> _Job_: Count the lines in the entries that contain "coffee". Say the number and nothing more.

> _Data listing_:
=== Section Start ===
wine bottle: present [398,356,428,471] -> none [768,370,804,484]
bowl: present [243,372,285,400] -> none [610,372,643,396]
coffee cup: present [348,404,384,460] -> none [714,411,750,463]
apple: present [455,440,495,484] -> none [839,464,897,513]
=== Section End ===
=== Section Start ===
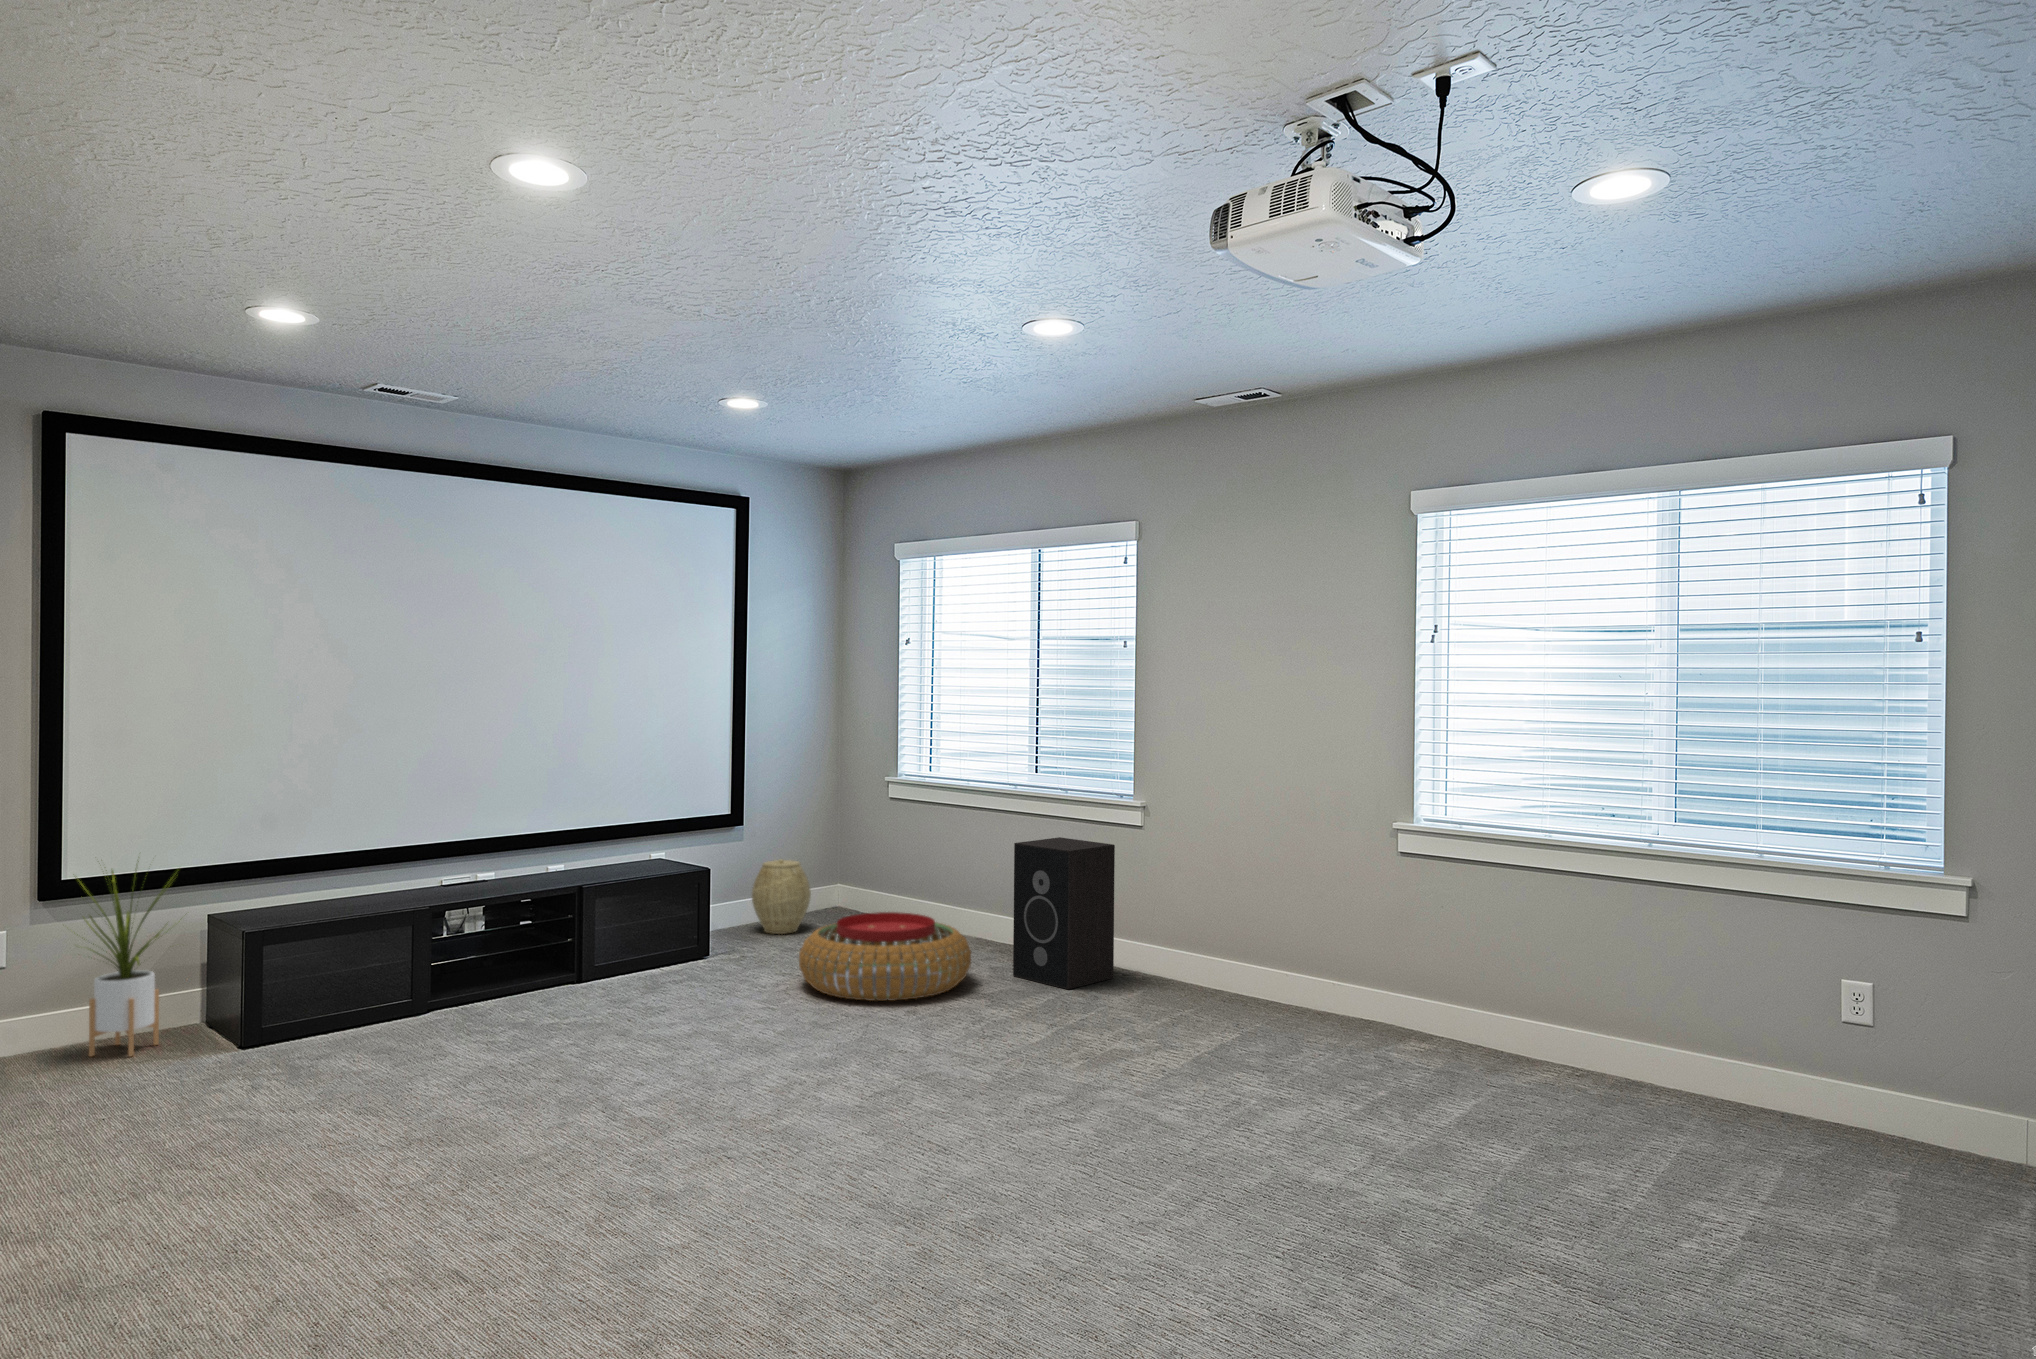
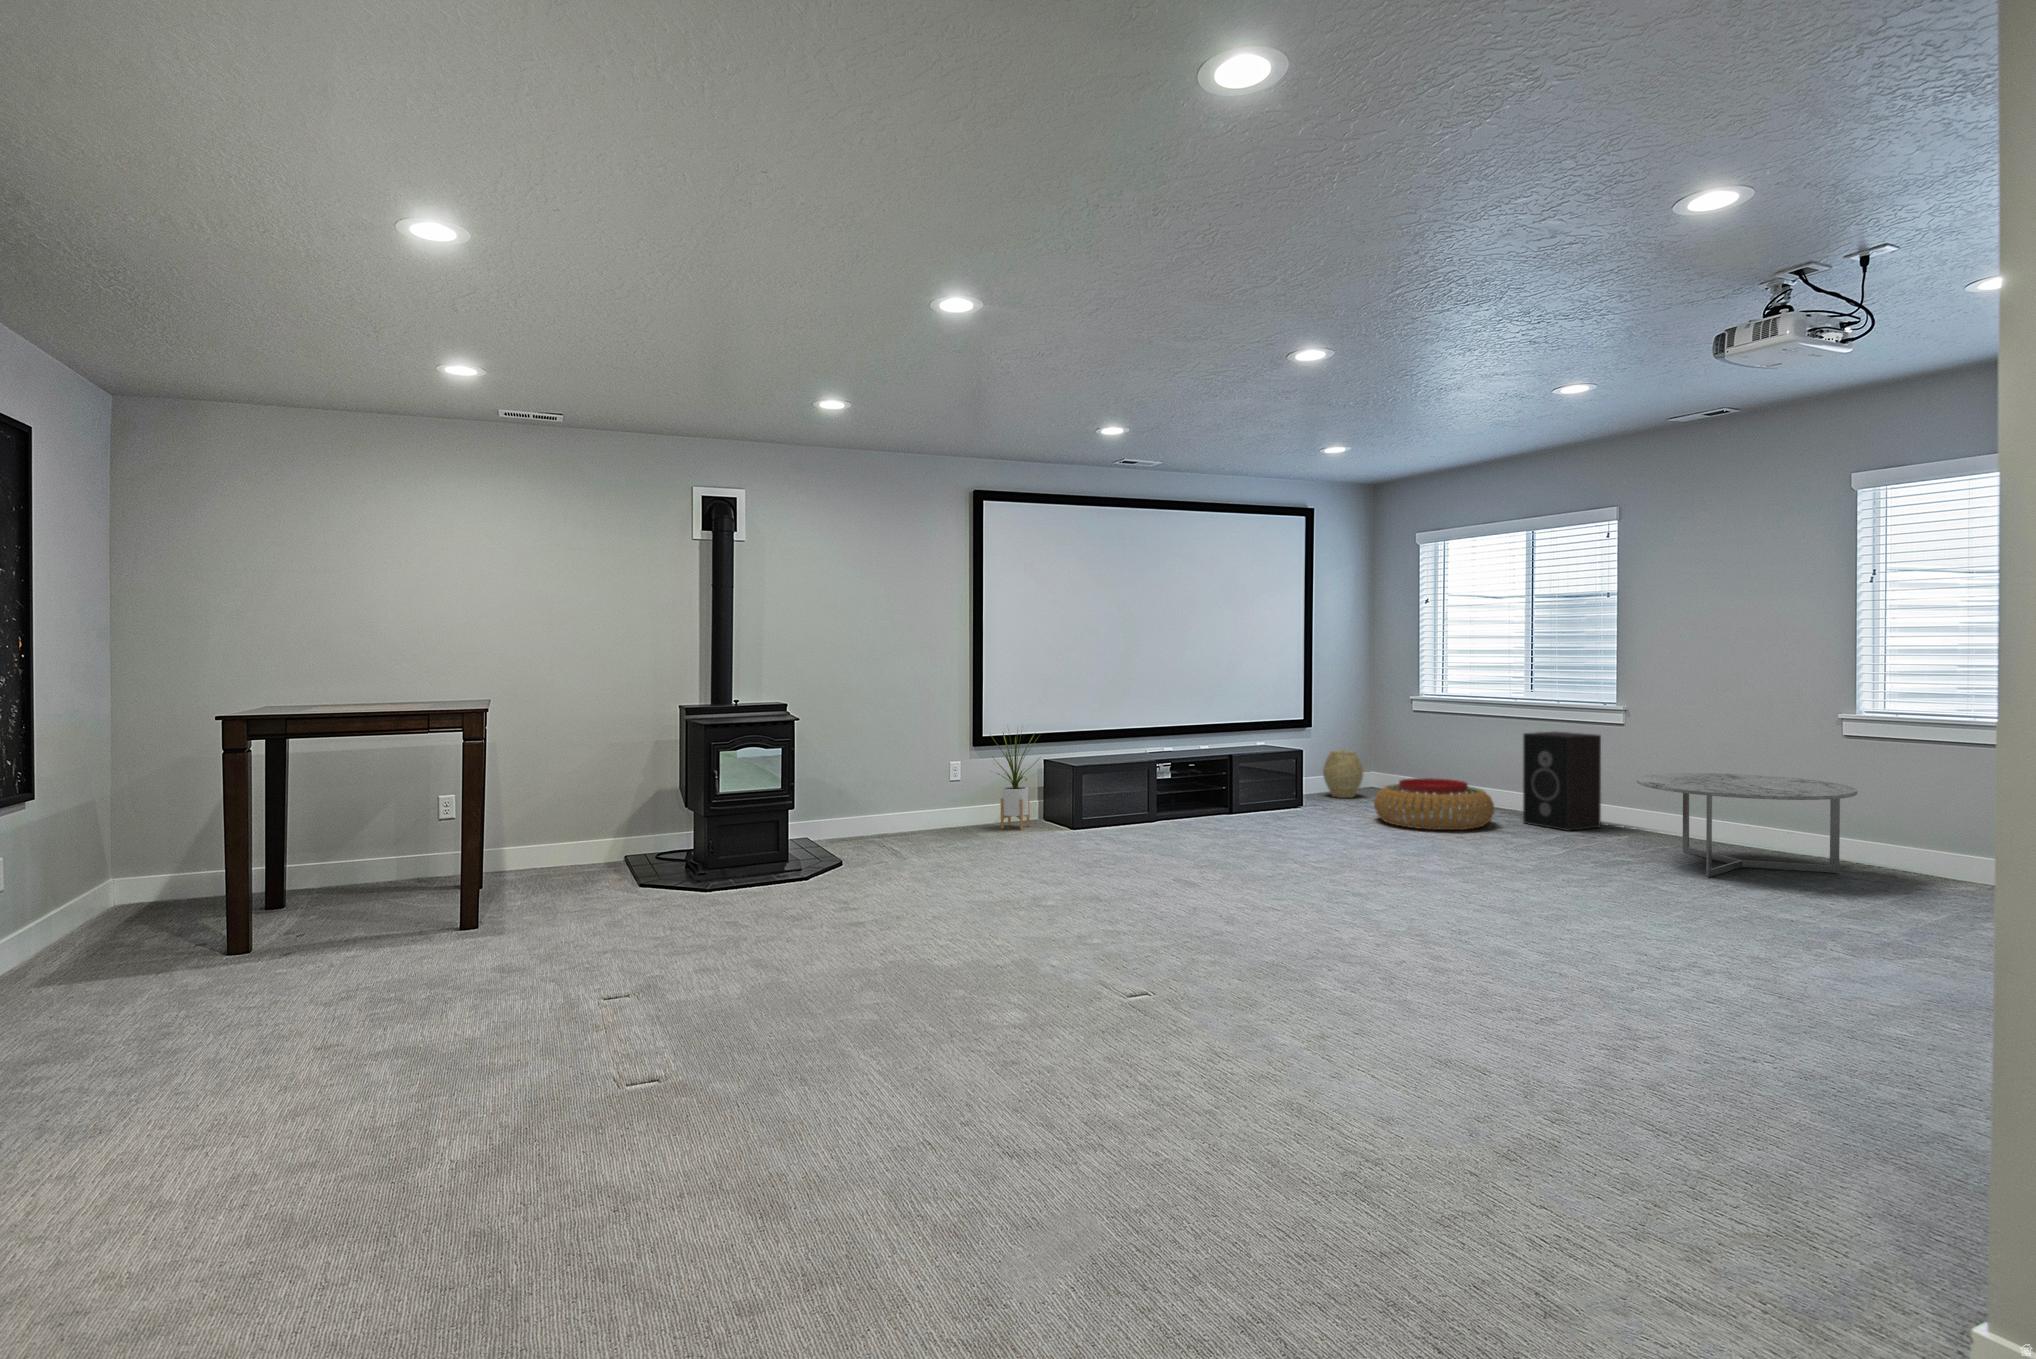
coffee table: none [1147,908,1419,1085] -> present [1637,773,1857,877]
=== Section End ===
=== Section Start ===
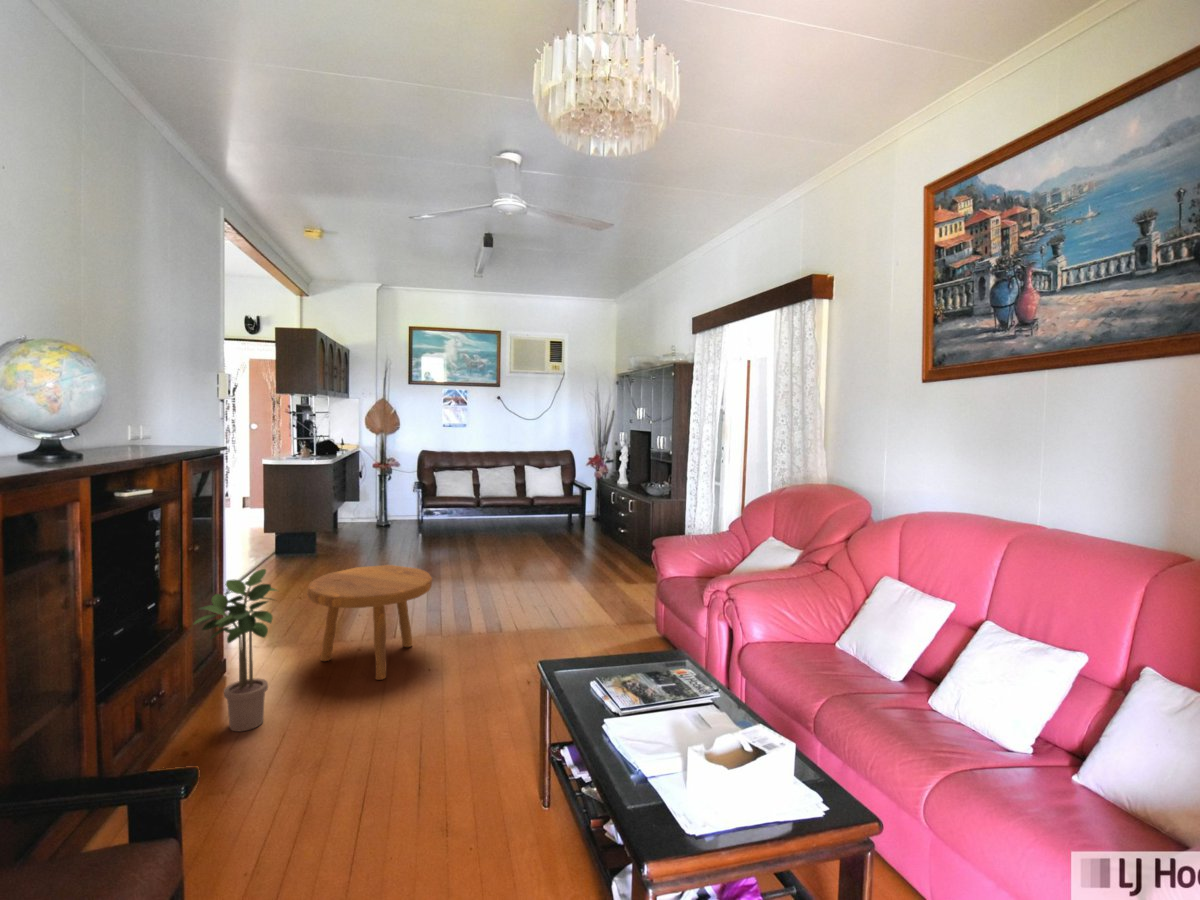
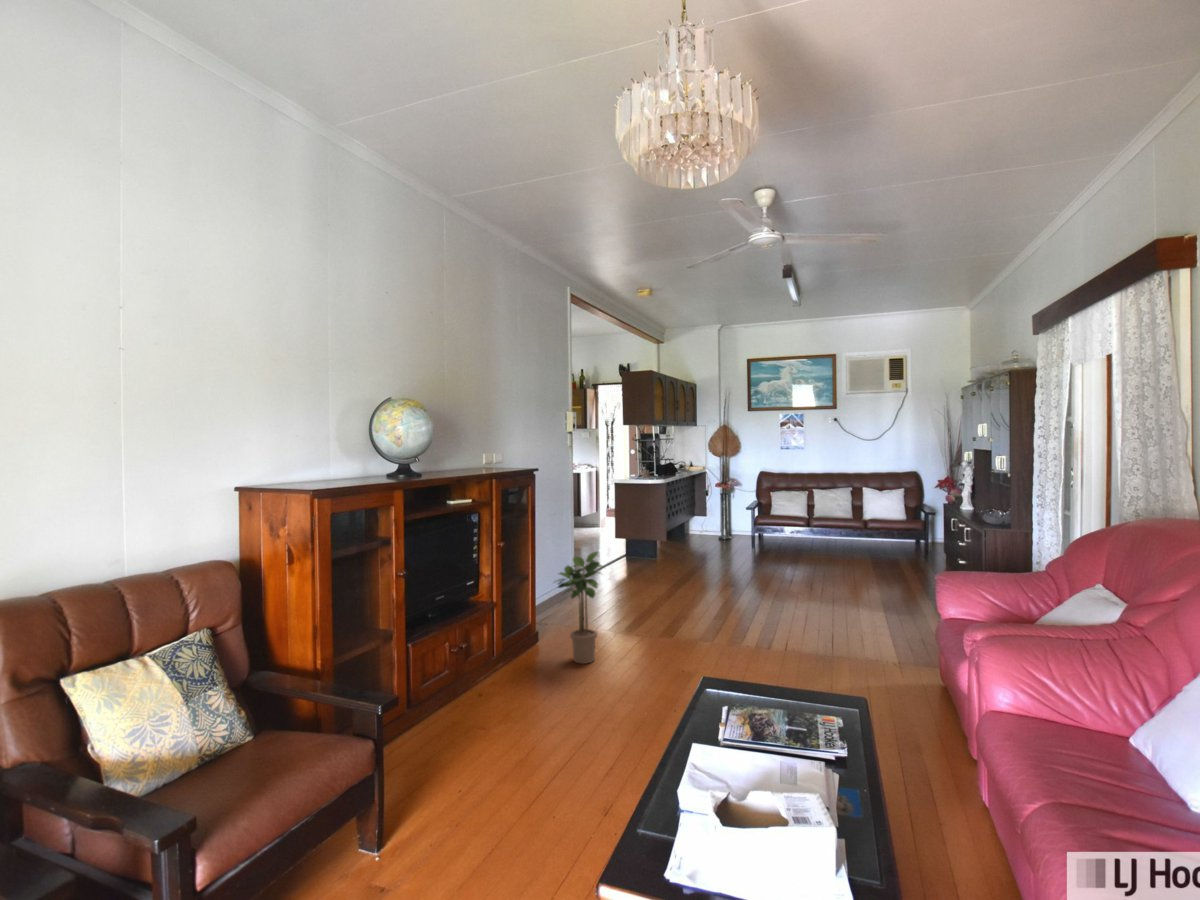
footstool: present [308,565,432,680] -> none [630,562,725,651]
=== Section End ===
> _Expected answer_: 2